DocketNumber: 0205-44469; A118977
Citation Numbers: 195 Or. App. 534, 98 P.3d 757, 2004 Ore. App. LEXIS 1263
Judges: Deits, Haselton, Linder
Filed Date: 10/6/2004
Status: Precedential
Modified Date: 10/18/2024
Defendant appeals, challenging the denial of a motion for judgment of acquittal on one count of disorderly conduct. ORS 166.025(l)(a).
A detailed recitation of the underlying facts would be of no benefit to the bench and bar. It suffices to say that defendant’s argument on appeal depends on the premise that the evidence at trial established that defendant had engaged only in the “act of pointing and poking, followed by an immediate and unquestionable effort to distance himself from the situation and the employees.” From that premise, defendant reasons that his conduct “did not amount to physical force, or physical conduct immediately likely to produce physical force.”
The difficulty with defendant’s argument is that it bypasses the controlling standard of appellate review, viz., that in reviewing the denial of a motion for judgment of acquittal, we must view the trial evidence in the light most favorable to the state. State v. Presley, 175 Or App 439, 443, 28 P3d 1238 (2001).

- Records from a dataset -
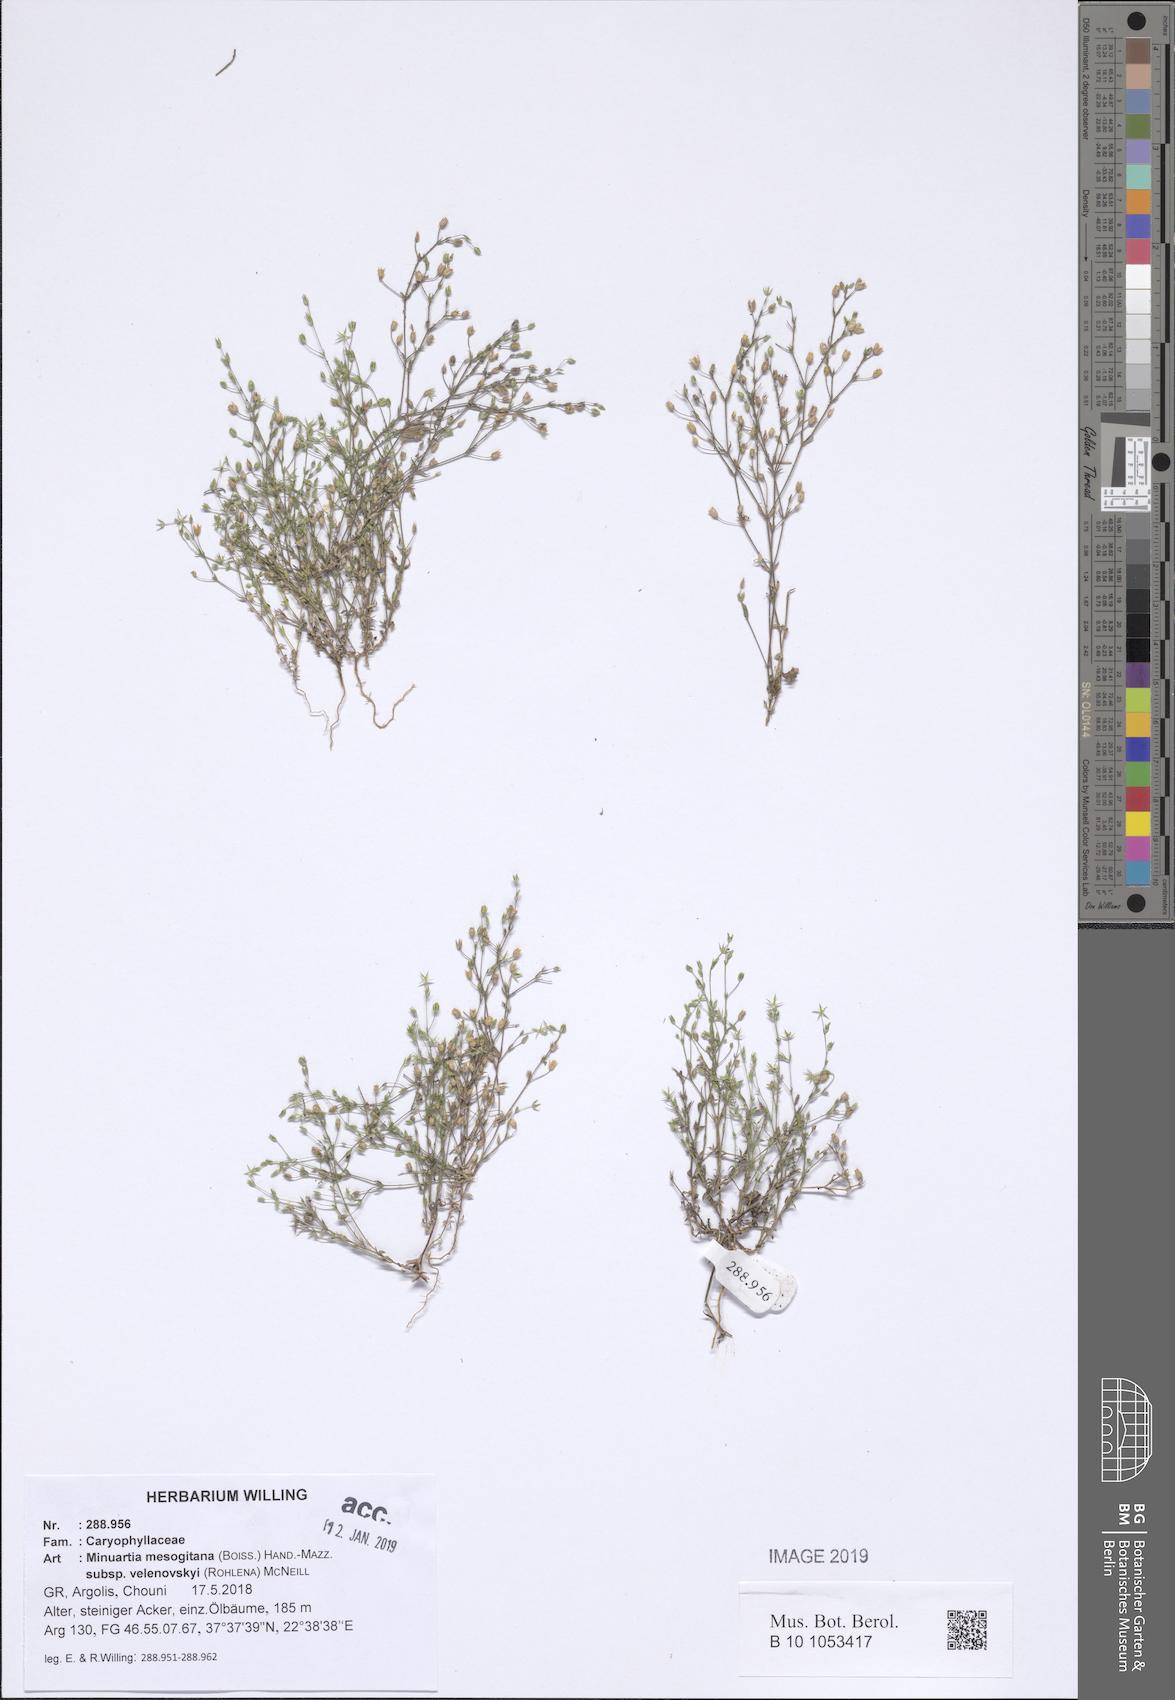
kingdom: Plantae
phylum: Tracheophyta
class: Magnoliopsida
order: Caryophyllales
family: Caryophyllaceae
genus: Sabulina
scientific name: Sabulina velenovskyi
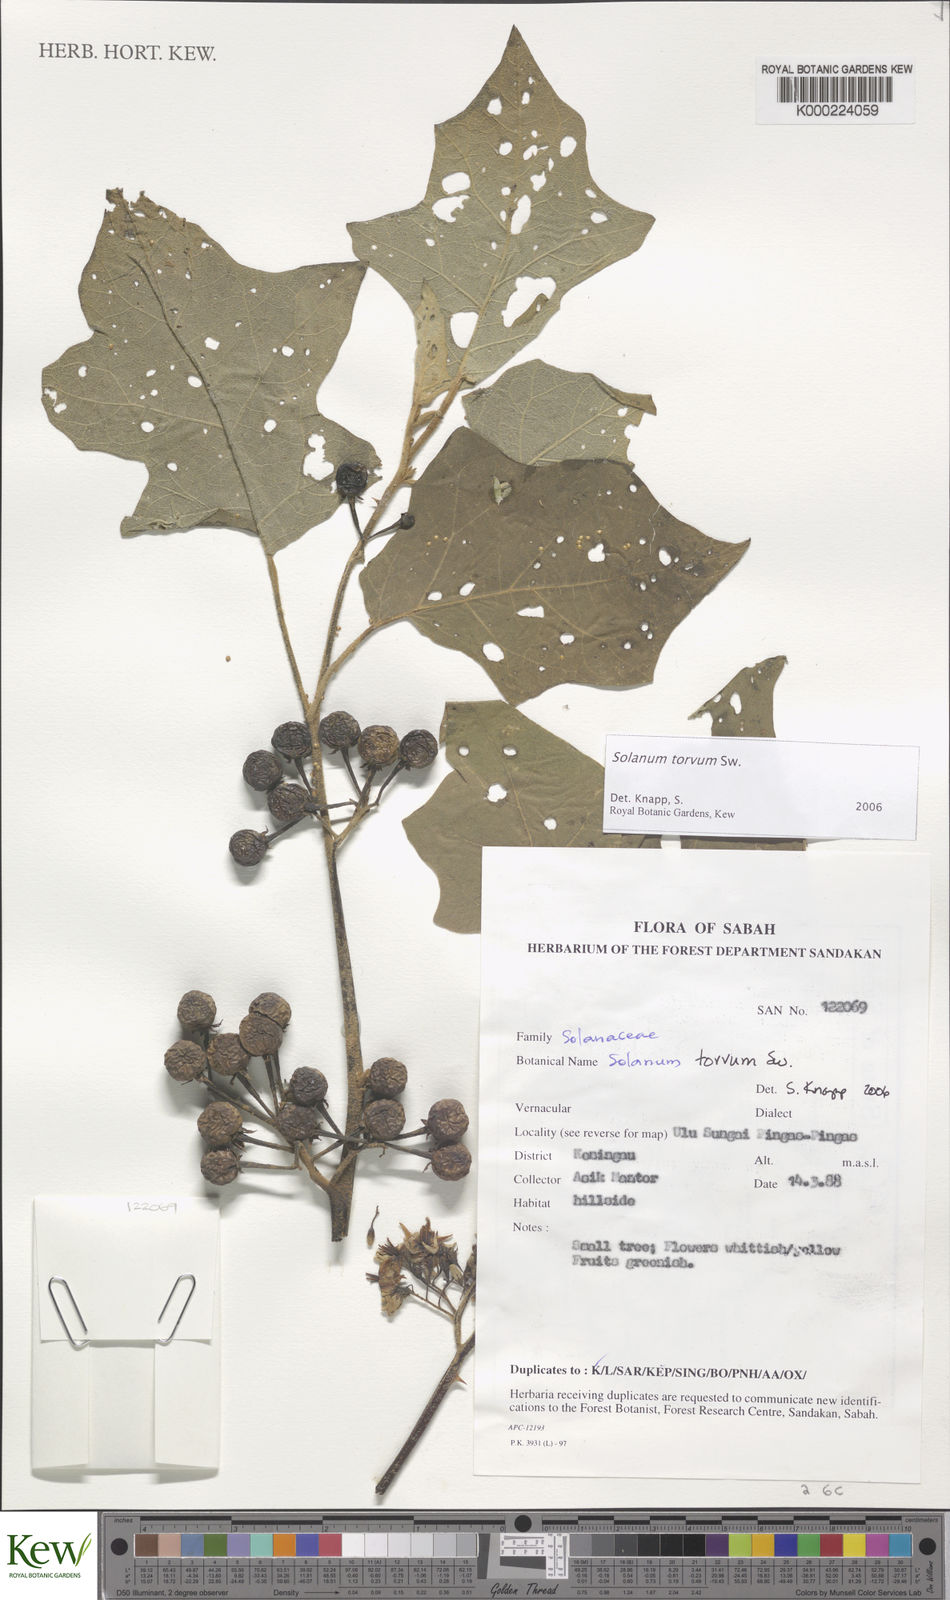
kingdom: Plantae
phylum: Tracheophyta
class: Magnoliopsida
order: Solanales
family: Solanaceae
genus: Solanum
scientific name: Solanum torvum
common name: Turkey berry
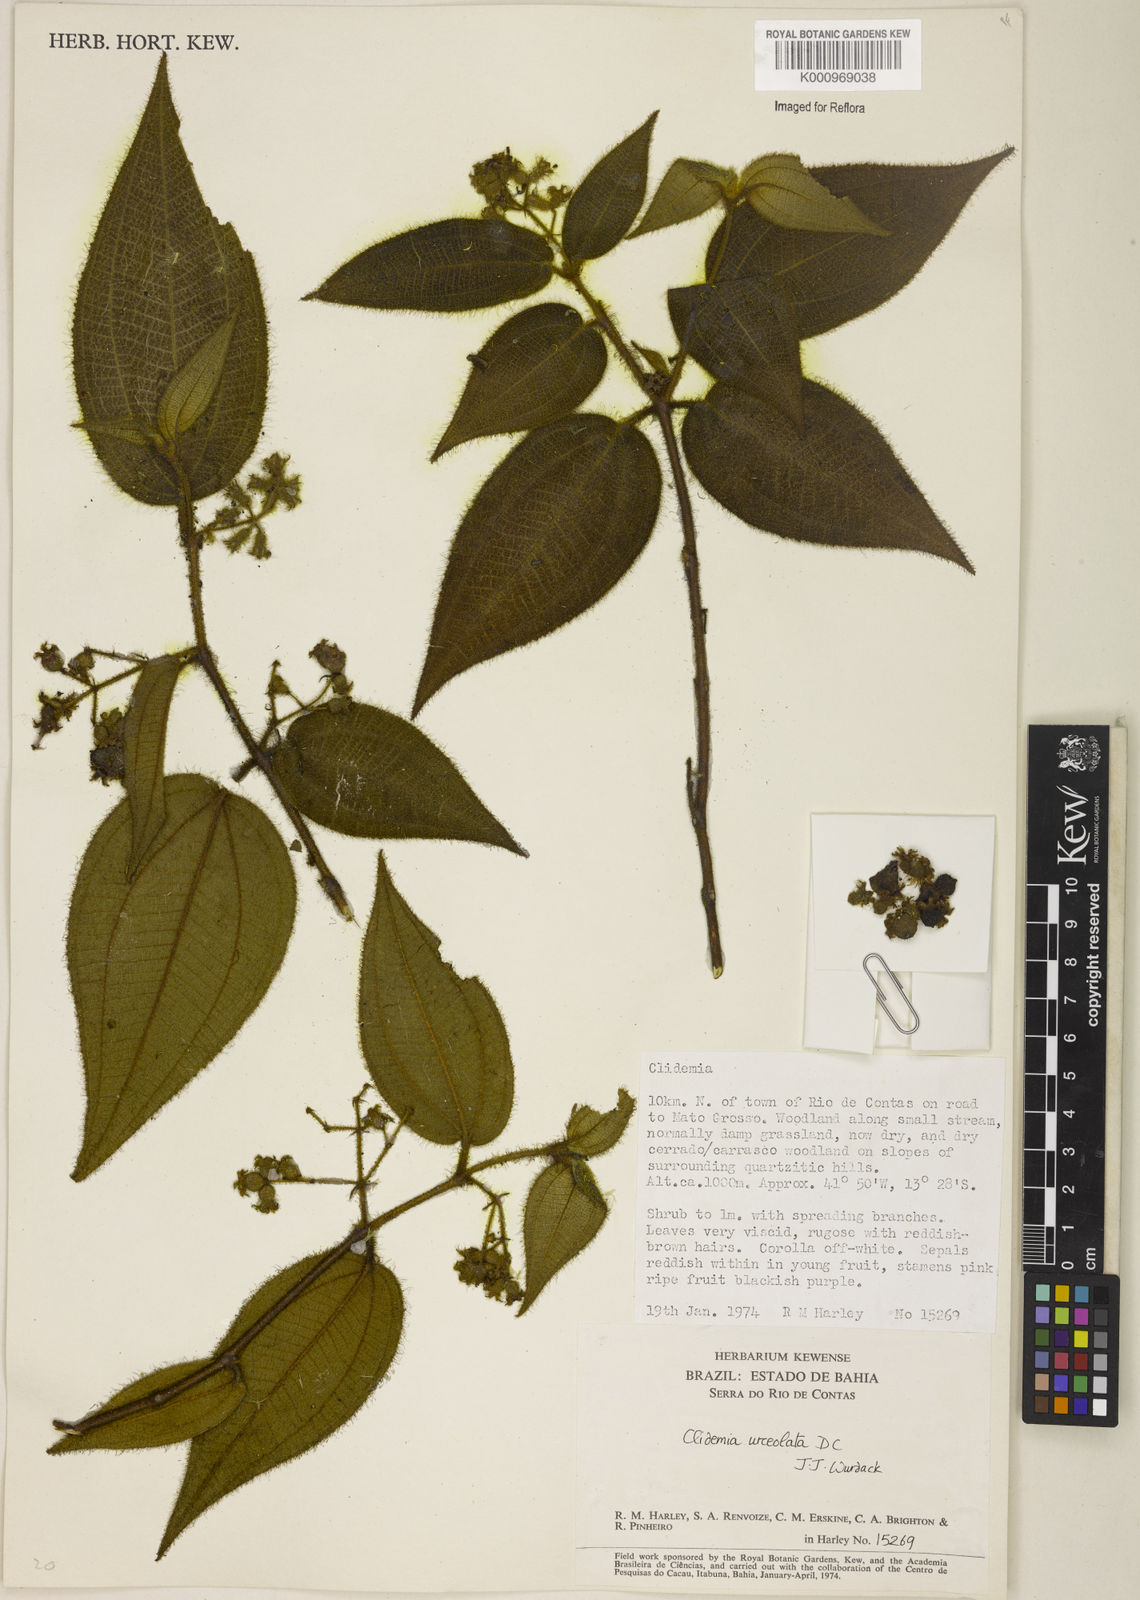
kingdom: Plantae
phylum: Tracheophyta
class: Magnoliopsida
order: Myrtales
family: Melastomataceae
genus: Miconia
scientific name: Miconia neourceolata
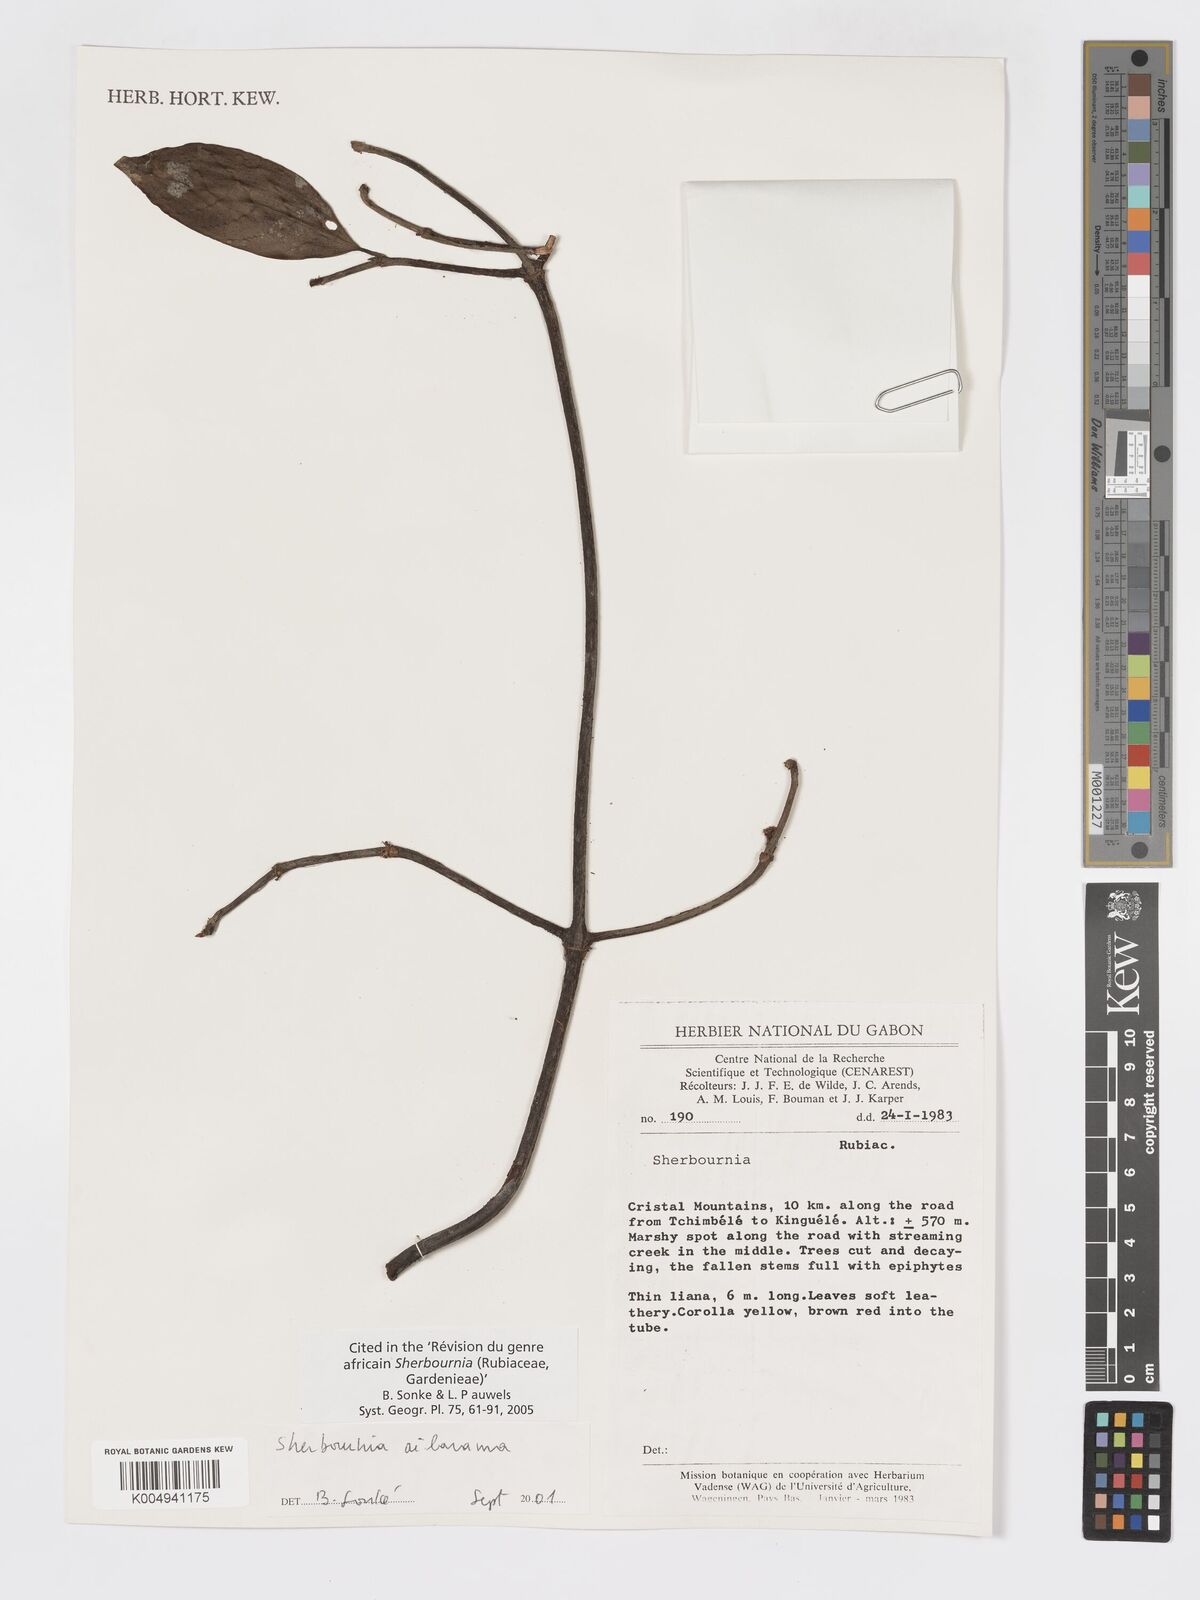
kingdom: Plantae
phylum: Tracheophyta
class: Magnoliopsida
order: Gentianales
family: Rubiaceae
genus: Sherbournia
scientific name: Sherbournia ailarama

- WHAT YOU NEED TO DO -
A – Under the court opinion, how must the trial evidence be viewed when reviewing the denial of a motion for judgment of acquittal?
B – Set down, word for word, the stretch of the court opinion from "A detailed recitation" through "P3d 1238 (2001).".

- RESPONSES TO THE EXERCISE -
A – The trial evidence must be viewed in the light most favorable to the state.

B –
A detailed recitation of the underlying facts would be of no benefit to the bench and bar. It suffices to say that defendant’s argument on appeal depends on the premise that the evidence at trial established that defendant had engaged only in the “act of pointing and poking, followed by an immediate and unquestionable effort to distance himself from the situation and the employees.” From that premise, defendant reasons that his conduct “did not amount to physical force, or physical conduct immediately likely to produce physical force.”
The difficulty with defendant’s argument is that it bypasses the controlling standard of appellate review, viz., that in reviewing the denial of a motion for judgment of acquittal, we must view the trial evidence in the light most favorable to the state. State v. Presley, 175 Or App 439, 443, 28 P3d 1238 (2001).